> **SUPPLIED MATERIAL**
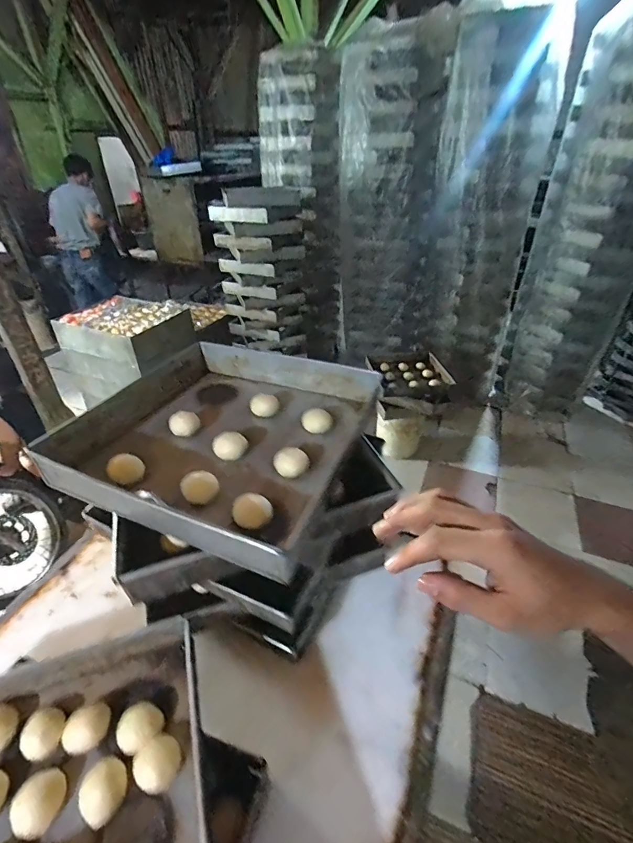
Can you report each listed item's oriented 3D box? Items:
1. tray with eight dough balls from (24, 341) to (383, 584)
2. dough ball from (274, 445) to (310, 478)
[{"bbox_3d":[-0.151,0.018,0.663,0.422,0.090,0.417,14,38,18],"label":"tray with eight dough balls"},{"bbox_3d":[-0.039,0.062,0.614,0.043,0.032,0.044,0,36,0],"label":"dough ball"}]

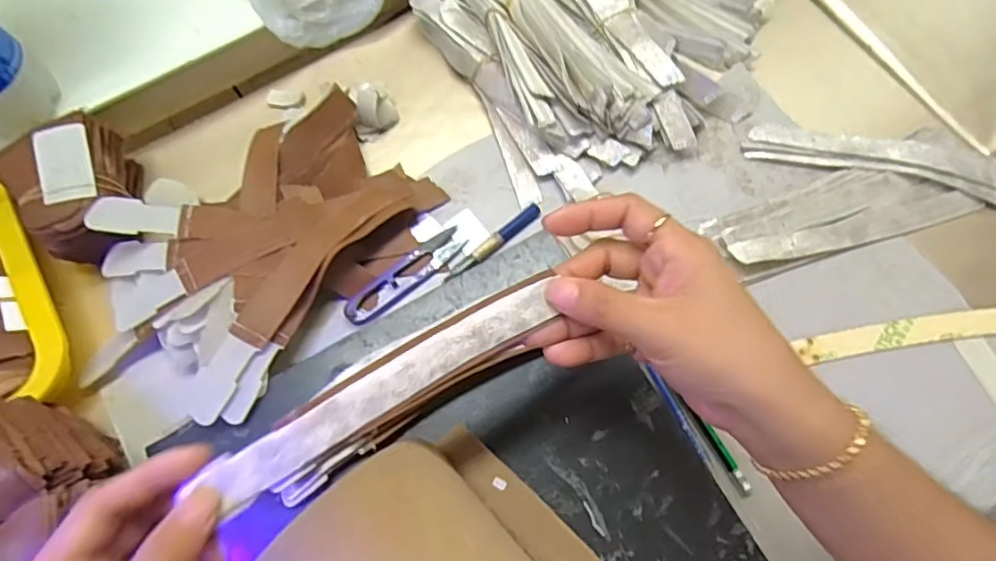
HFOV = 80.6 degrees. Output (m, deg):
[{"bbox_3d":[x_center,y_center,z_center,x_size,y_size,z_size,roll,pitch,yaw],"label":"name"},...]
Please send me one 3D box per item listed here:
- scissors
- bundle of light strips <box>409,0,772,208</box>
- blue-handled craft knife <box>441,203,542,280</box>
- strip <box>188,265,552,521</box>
[{"bbox_3d":[-0.067,-0.004,0.424,0.099,0.004,0.022,-37,74,-10],"label":"scissors"},{"bbox_3d":[0.080,-0.212,0.469,0.245,0.042,0.256,-25,73,-9],"label":"bundle of light strips"},{"bbox_3d":[-0.003,-0.028,0.425,0.086,0.012,0.013,-41,76,-13],"label":"blue-handled craft knife"},{"bbox_3d":[-0.050,0.047,0.269,0.169,0.009,0.026,-31,74,-14],"label":"strip"}]

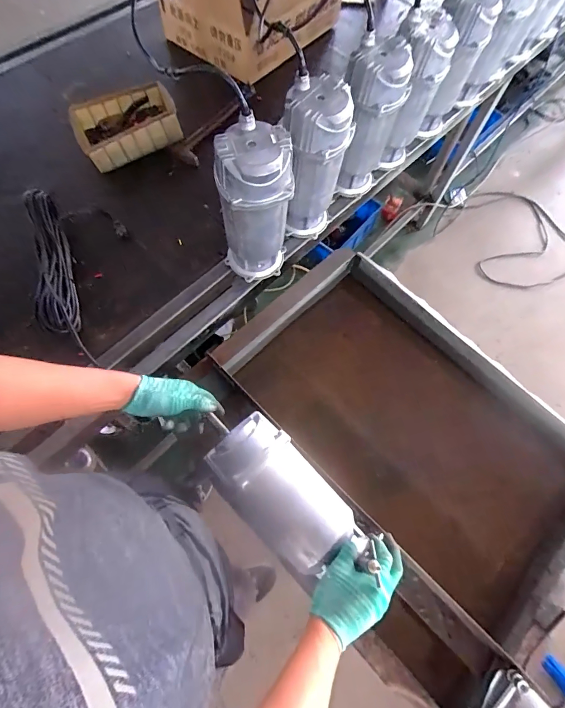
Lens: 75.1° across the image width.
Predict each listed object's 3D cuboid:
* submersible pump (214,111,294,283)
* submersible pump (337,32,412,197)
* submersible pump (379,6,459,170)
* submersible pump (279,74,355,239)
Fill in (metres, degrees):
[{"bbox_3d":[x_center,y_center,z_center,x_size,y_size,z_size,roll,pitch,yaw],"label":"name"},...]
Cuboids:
[{"bbox_3d":[-0.053,-0.271,0.712,0.129,0.291,0.106,0,68,-3],"label":"submersible pump"},{"bbox_3d":[0.187,-0.501,0.824,0.121,0.296,0.136,18,68,4],"label":"submersible pump"},{"bbox_3d":[0.288,-0.585,0.855,0.118,0.296,0.110,1,68,-3],"label":"submersible pump"},{"bbox_3d":[0.060,-0.379,0.764,0.124,0.295,0.119,9,68,0],"label":"submersible pump"}]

> **ASSIGNMENT**
Leaving out the pictures, restate each line of the listing above verbatim, from the opening line to the line bearing "- bundle of", inclusive, and no more.

> **WRITTEN ANSWER**
Can you report each listed item's oriented 3D box? Items:
1. tray with eight dough balls from (24, 341) to (383, 584)
2. dough ball from (274, 445) to (310, 478)
[{"bbox_3d":[-0.151,0.018,0.663,0.422,0.090,0.417,14,38,18],"label":"tray with eight dough balls"},{"bbox_3d":[-0.039,0.062,0.614,0.043,0.032,0.044,0,36,0],"label":"dough ball"}]

HFOV = 80.6 degrees. Output (m, deg):
[{"bbox_3d":[x_center,y_center,z_center,x_size,y_size,z_size,roll,pitch,yaw],"label":"name"},...]
Please send me one 3D box per item listed here:
- scissors
- bundle of light strips <box>409,0,772,208</box>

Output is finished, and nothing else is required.